Anderhalf uur later, nadat de zaallichten weer aanfloepen, blijft de ex-Bruggeling wel even stil, verzonken in gedachten. Hij is onder de indruk van wat hij zag : een mooie, emotionele film over dromen en hoe ver je kan gaan om ze te realiseren. Over loslaten en graag zien ook, met voetbal als kader, als raamvertelling. Peeters is indrukwekkend in zijn vaderrol, maar de held van de film is de 13-jarige debutant op het grote scherm, Ilya Van Malderghem. Hij speelt de rol van Gilles, een jongen met een droom : Rode Duivel worden.

Van der Elst : “Ik vond het een goeie film, verzorgd en o zo herkenbaar. Je weet dat er vaders bestaan die op het maniakale af zijn met hun zoon en Filip vult die rol ongelooflijk sterk in. Heel herkenbaar : de vader die zijn eigen droom niet kon waarmaken en nu hoopt dat het zijn kind lukt. Wat tegelijk een enorme belasting voor dat kind is. Ik heb het meegemaakt dat kinderen er kapot aan gaan. In de film zegt Gilles het ook op een bepaald moment, dat hij ermee stopt. Volgens mij zouden heel veel volwassenen daaraan ten onder gaan.”

De film wisselt ernst met luim af. De jeugdtrainer die Stany Crets neerzet, doet Van der Elst eerder denken aan de beenhouwer of schoolmeester die zich op woensdagnamiddag kon vrijmaken om training te geven. Lachend : “Zijn richtlijnen zijn vrij ongeloofwaardig.”

Hartaanval

De stress van de testwedstrijd die Gilles moet spelen om in aanmerking te komen voor een nationale jeugdselectie, is dan wel héél geloofwaardig neergezet.

Van der Elst : “Dat Gilles ondanks een blessure absoluut die wedstrijd wil spelen, begrijp ik helemaal. Desnoods doe je dat op één been. Ik heb zelf met groeiproblemen gezeten, vaak last gehad van knie en knieschijven, maar daar beet ik door. Op zo’n moment verzwijg je alles en doe je desnoods briefjes van de dokter verdwijnen. Eén verschil met vroeger, de envelop met de oproepingsbrief die de bond ons destijds stuurde, was een bruine. In de film is het een witte (lacht).”
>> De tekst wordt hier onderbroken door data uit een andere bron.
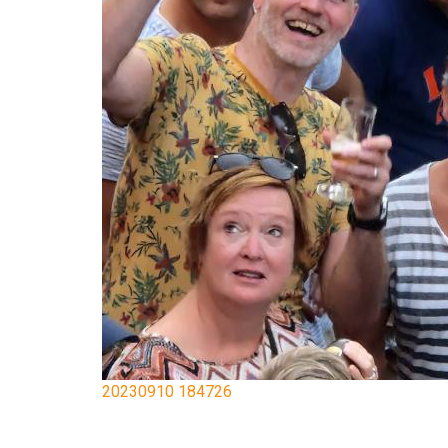
20230910 184726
Af en toe lijkt het of zijn eigen leven werd verfilmd.

Van der Elst : “De dood van de papa aan de zijlijn. Ik heb het zelf meegemaakt, elf jaar geleden. Ik zat in Beveren op de bank toen ik nog voor Eendracht Aalst speelde en hoorde plots commotie achter me. Toen ik rechtstond en me omdraaide, keek ik recht in de ogen van mijn toenmalige vriendin en die deed me teken dat het heel erg was met mijn vader. Van Jan Ceulemans mocht ik direct weg, maar het was al te laat : onze pa was al dood. Hartaanval. Bij die scène heb ik een paar keer moeten slikken. Ik denk dat de film zal aanslaan in Vlaanderen, het is meer dan een voetbalfilm voor jongens.”

Hing zijn kamer ook vol met posters zoals die van Gilles ? “Neen, neen, neen. Ik was wel fan van mijn broer François, die acht jaar ouder was en bij Anderlecht voetbalde. Van onze pa mochten we ook geen ballen mee in huis nemen. Mijn vader zaliger was in het bestuur van Mazenzele en toen ze de goals daar veranderden, nam hij er wel één mee naar huis. Die stond dan bij ons op de weide.”

Snowboards

Jan Verheyen is met Buitenspel aan zijn derde voetbalfilm, maar er is wel een groot verschil met de beide Team Spirits.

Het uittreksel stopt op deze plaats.